The Los Angeles Department of Water and Power (Aa2//AA-/AA) is set to price Thursday $375 million of power system revenue bonds, 2022 Series A, serials 2027-2041, terms 2046 and 2051. Barclays Capital Inc.

Claremont McKenna College in California (Aa3///) is set to price Wednesday $300 million of corporate CUSIP taxable bonds, Series 2022. Morgan Stanley & Co.

Coast Community College District in Orange County, California, (Aa1/AA+//) is set to price Thursday $206.73 million of federally taxable 2022 general obligation refunding bonds, serials 2022-2037, term 2039. RBC Capital Markets.

California Municipal Finance Authority Special Finance Agency is set to price Wednesday $173.185 million of essential housing revenue bonds, consisting of $96.41 million of senior bonds, Series 2022A-1, term 2057 and $76.775 million of junior bonds, Series 2022A-2, term 2049. Jefferies.

The Rhode Island Housing and Mortgage Finance Corp. (Aa1/AA+///) is set to price Thursday $138.145 million of homeownership opportunity bonds, consisting of $124.345 million of non-alternative minimum tax social bonds, Series 76A and $13.8 million of federally taxable social bonds, Series 76-T. J.P. Morgan Securities.

Tomball Independent School District in Texas (Aaa/AAA//) is set to price Wednesday $127.39 million of unlimited tax school building bonds, Series 2022, serials 2023-2047, insured by Permanent School Fund Guarantee Program.
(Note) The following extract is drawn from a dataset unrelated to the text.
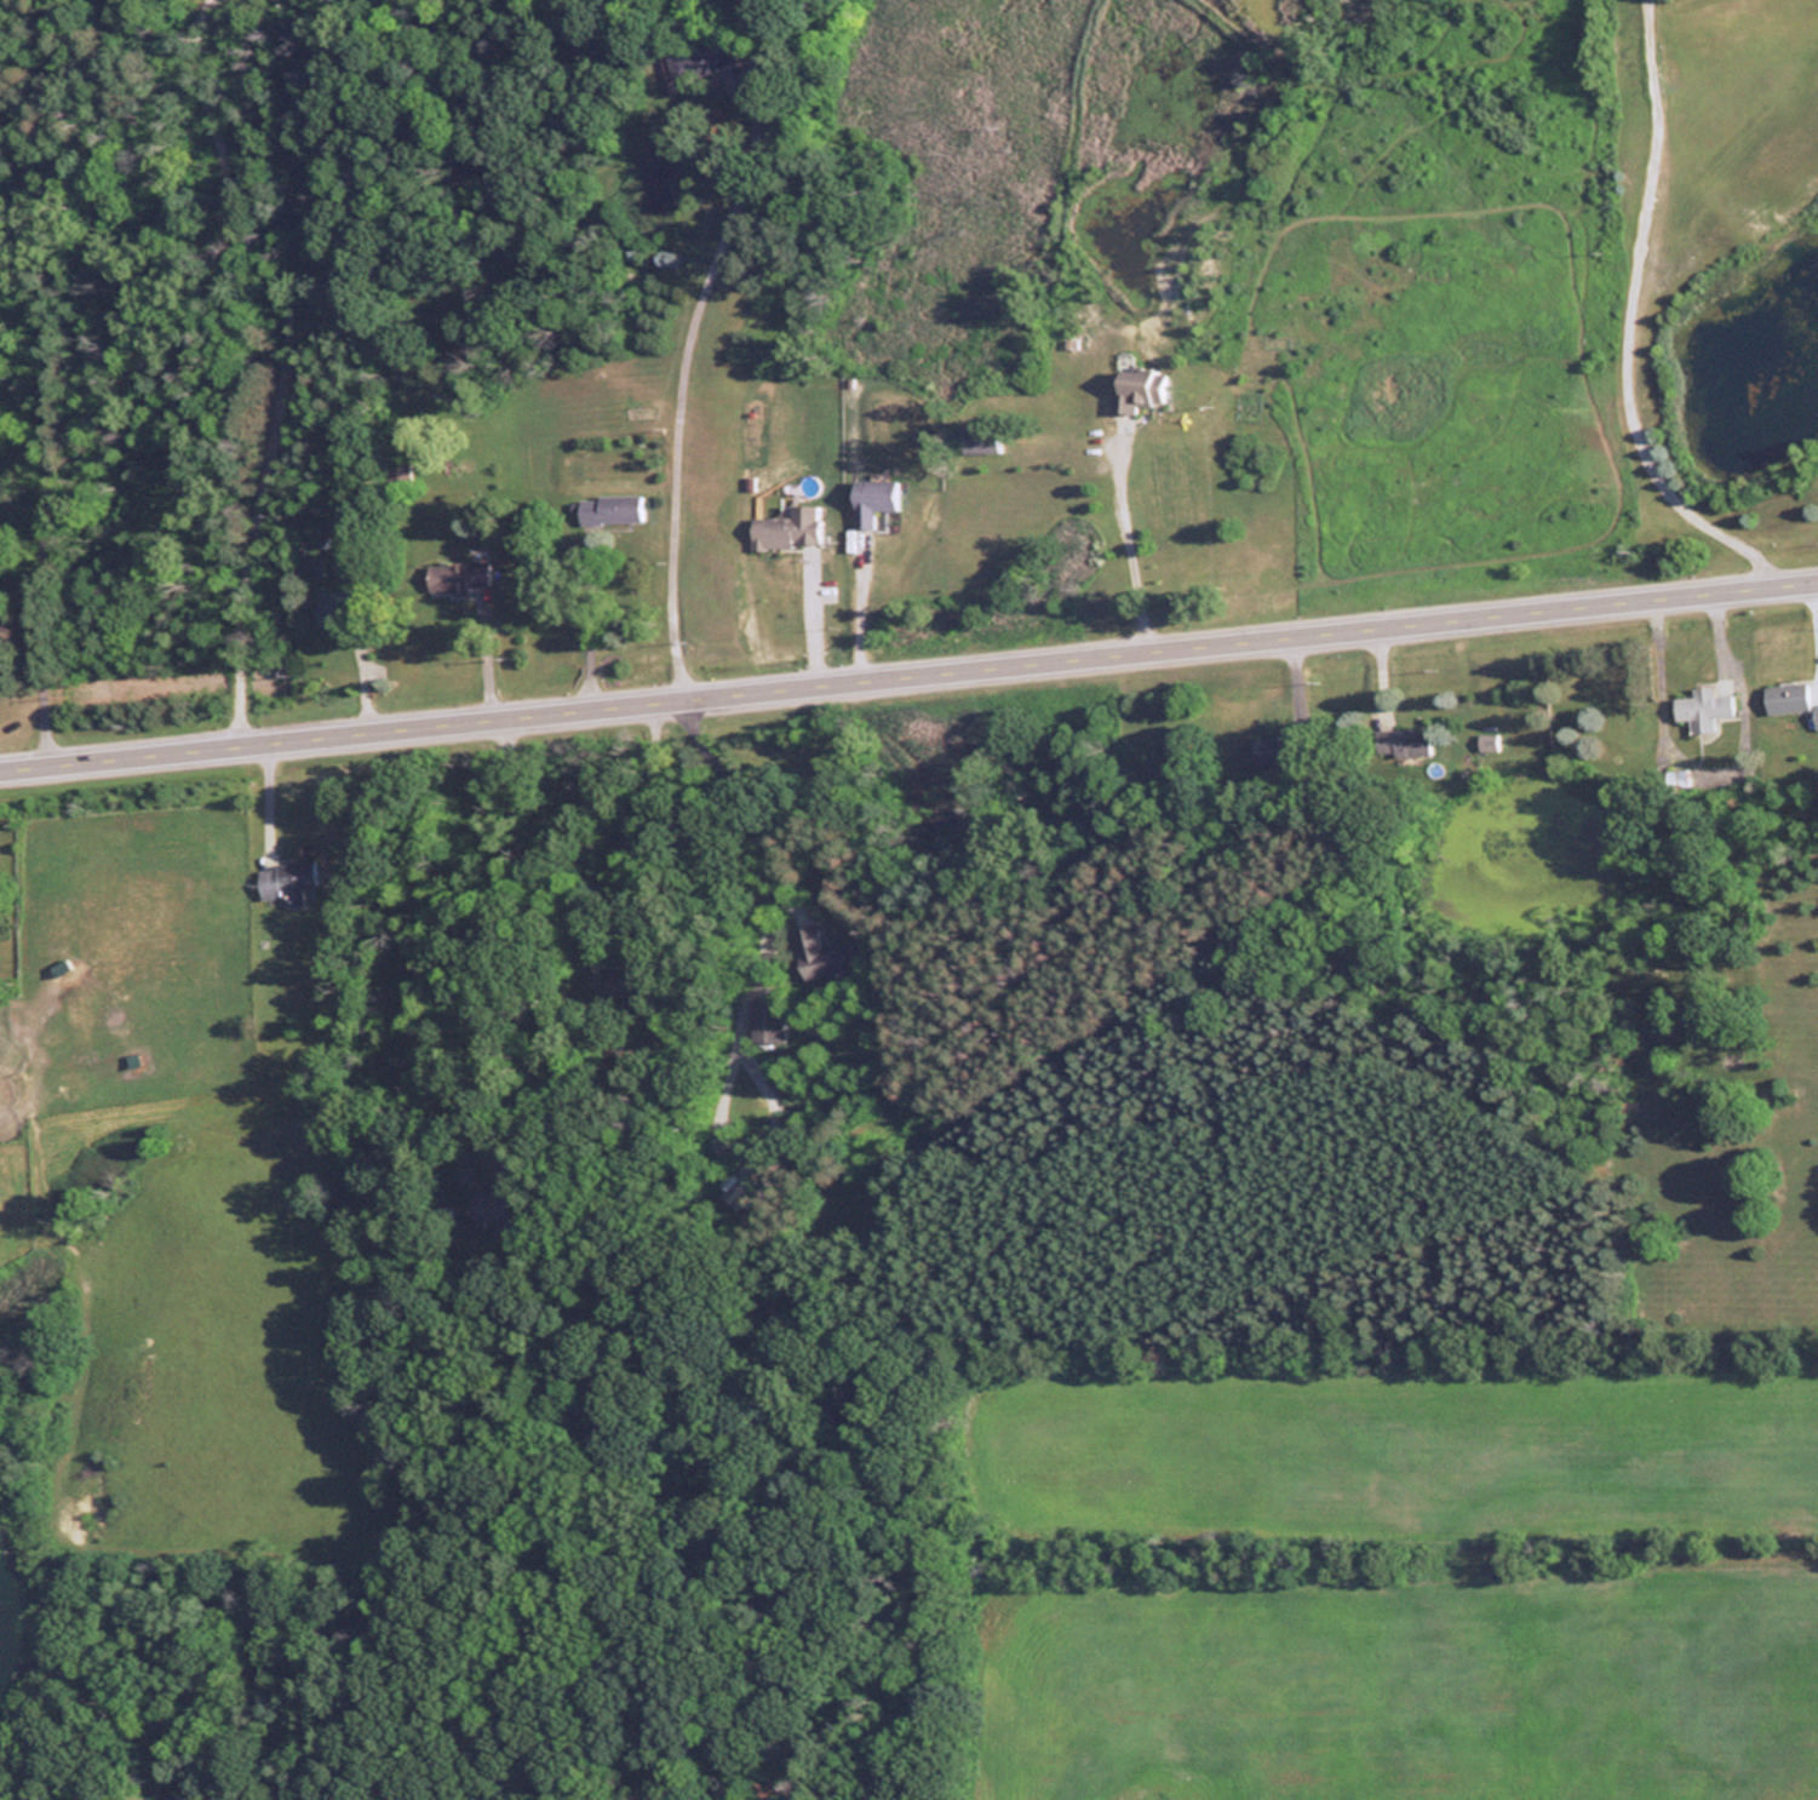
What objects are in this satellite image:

RBC Capital Markets.

Cuyahoga County, Ohio, (/AAA//) is set to price Thursday $123.39 million of tax-exempt Sales tax revenue bonds, Series 2022A, for the Ballpark Improvement Project. KeyBanc Capital Markets.

Colby College (Aa2/AA/) in Maine is set to price Wednesday $100.7 million of corporate CUSIP taxable bonds. Barclays Capital.

New Mexico Mortgage Finance Authority (Aaa///) is set to price Thursday $100 million of tax-exempt, non-alternative minimum tax single family mortgage program Class I bonds, 2022 Series A, serials 2023-2034, terms 2037, 2042, 2047, 2052 and 2053. RBC Capital Markets.

Stoneham, Massachusetts, is set to sell $135.16 million of general obligation municipal purpose loan of 2022 bonds, at 11 a.m. eastern Wednesday.

Las Vegas Valley Water District (Aa1/AA//) is set to sell $288.49 million of general obligation limited tax water improvement bonds at 10:30 a.m. Wednesday.

The Port of Seattle (Aaa/AA-/AA-/) is set sell $94.645 million of taxable, limited tax general obligation and refunding bonds, Series 2022B at 11:30 a.m. Thursday. This issuer is also set sell $15.73 million of alternative minimum tax, limited tax general obligation bonds, Series 2022A at 11 a.m. eastern Thursday.